Based in a small town in the north of Quebec, Canada, these days, Jacq spends part of the year doing logging work and the other part transporting race cars.

“From October to May, I work for a very small family company, transporting logs. This is where I probably increase my driving skills the most as I carry big logs on very icy, snowy and small forest roads. All winter it’s snowing and can drop to -35 degrees some days. Lots of fun and adrenaline.

You’ll find her behind the wheel of a 2019 Perterbilt 379 with a Cummins X15 engine, Road Ranger gearbox and a 53ft trailer.

“I can carry 59 tonne of logs on main roads and unlimited weights on forest roads. The biggest I carried was about 79 tonne. The logs are picked up pretty much everywhere in the forest, within 300 kilometres. I usually do one or two runs a day, it depends on how far it is.”

In 2022, she began working for a NASCAR team, transporting their racing cars all around Canada between May and September. She is also part of the team, assisting with pit stops and organisation.

This is the impressive rig she uses to transport NASCAR race cars.

“When I do the NASCAR race cars, I go to all of the races of the season that have been scheduled. It’s about 15 races all over Canada.

“I’ve had the chance to discover all of the USA from behind my steering wheel. The trucking industry is just amazing everywhere in the world. Driving all those different trucks and trailer combinations and seeing all those amazing sunsets gives me great joy and happiness,” Jacq said.

“What I love the most about this job is the challenge. I’m always looking to try a bigger truck on smaller roads with heavier weights. I love the fact that I get to operate such a big machine, being connected with my truck as I pass through each of the gears. I love hearing the sound of my engine and jake brakes. I spend hours trying to make my truck as shiny as possible.

“The freedom that truck driving gives me is very important too. Every sunset and sunrise are different and you get to see so many beautiful places all around the world. Truck driving is not only driving a truck, for me it’s a passion. It gives me joy, happiness and it makes me proud of myself.”

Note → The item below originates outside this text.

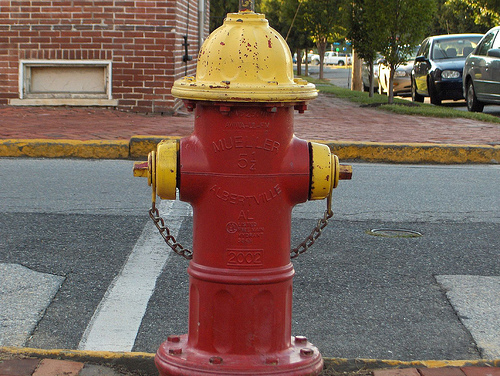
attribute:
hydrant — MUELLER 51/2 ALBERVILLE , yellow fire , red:
[121, 7, 356, 374]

With a career that’s already spanned various continents and a diverse range of roles, Jacq has one thing that’s still on her mind. “I want to come back to Australia to finish what I started a few years ago, to finally get the chance to drive the biggest truck in the world in one of the most beautiful countries,” she explained.

“But immigration in Australia is very complicated as truck drivers aren’t on the priority skills list, which is crazy with all of the driver shortages over there – so fingers crossed!”